= Cecilia Pillado =

Argentine-German actor, pianist, and composer

Cecilia Pillado (born 1966) is an Argentine German actress, a classical pianist and composer. In Germany in 2005 she launched her own record label Tango Malambo, which was inactive until 2013. In the meanwhile her recordings were released under Sony Classical Germany.

==Biography==
As a young adult, Pillado was a member of the Goethe-Institut Mendoza Theatre Company, directed by Gladys Ravalle, while pursuing her studies in music at the National University of Cuyo. It was through the Goethe Institute that she arrived in Germany, where she completed her drama and music studies at the Berlin University of the Arts with a scholarship from the Friedrich Naumann Foundation.

===Acting career===
It was through the Goethe-Institut that Pillado arrived in Germany, where she completed her drama and music studies at the Berlin University of the Arts.

After a few on-screen appearances she went to Los Angeles in 1998 to study with acting coaches. Returning to Germany in 2000, she was able to gain entry into the German television and film industry. Since then she has frequently appeared in soap operas, TV series, TV movies, and feature films.

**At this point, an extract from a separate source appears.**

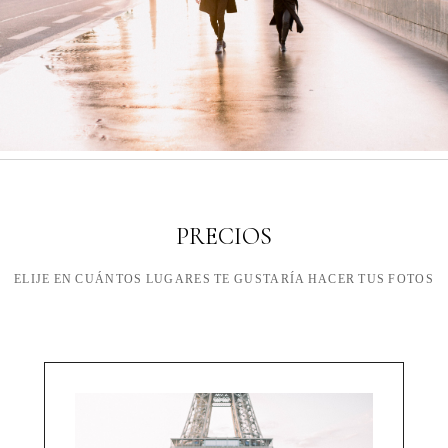
PRECIOS
ELIJE EN CUÁNTOS LUGARES TE GUSTARÍA HACER TUS FOTOS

===Selected filmography===
- Gute Zeiten, schlechte Zeiten (soap opera – 2016)
- Stung (film – 2015)
- Zwei Esel auf Sardinien (TV movie – 2015)
- Twin Sisters or Homeland (short film – 2013)
- Anna und die Liebe (telenovela – 2012)
- Verbotene Liebe (soap opera – 2012)
- Points of You (web series – 2011)
- Lotta & die großen Erwartungen (TV movie – 2011)
- The Ghost Writer (film – 2010)
- Der Gründer (film – 2010)
- Lotta & die alten Eisen (TV movie – 2010)
- Die Unbeweglichkeit der Dinge (film – 2009)
- Eine kleine Anekdote (film – 2008)
- Löwenzahn (TV series – 2007)
- Italienisch! (film – 2006)
- A Case for Two (TV series – 2005)
- SK Kölsch (TV series – 2004)
- Richter Alexander Hold (TV – 2002)
- Denninger (TV series – 2001)
- Gute Zeiten, schlechte Zeiten (soap opera – 2000)
- Sin querer (film – 1997)
- Wo ist das Tao? (film – 1988)

===Piano career===
Pillado did advanced studies at the Mozarteum in Salzburg and participated in master courses directed by György Sebők, Leon Fleisher, Maria Curcio and Paul Badura-Skoda. She studied Composition with Witold Szalonek and completed her classical preparation with Jazz Improvisation seminars by Walter Norris.

Pillado's CDs features Argentinian composers such as Ariel Ramírez, Alberto Ginastera, Ástor Piazzolla, Carlos Guastavino, as well as her own compositions.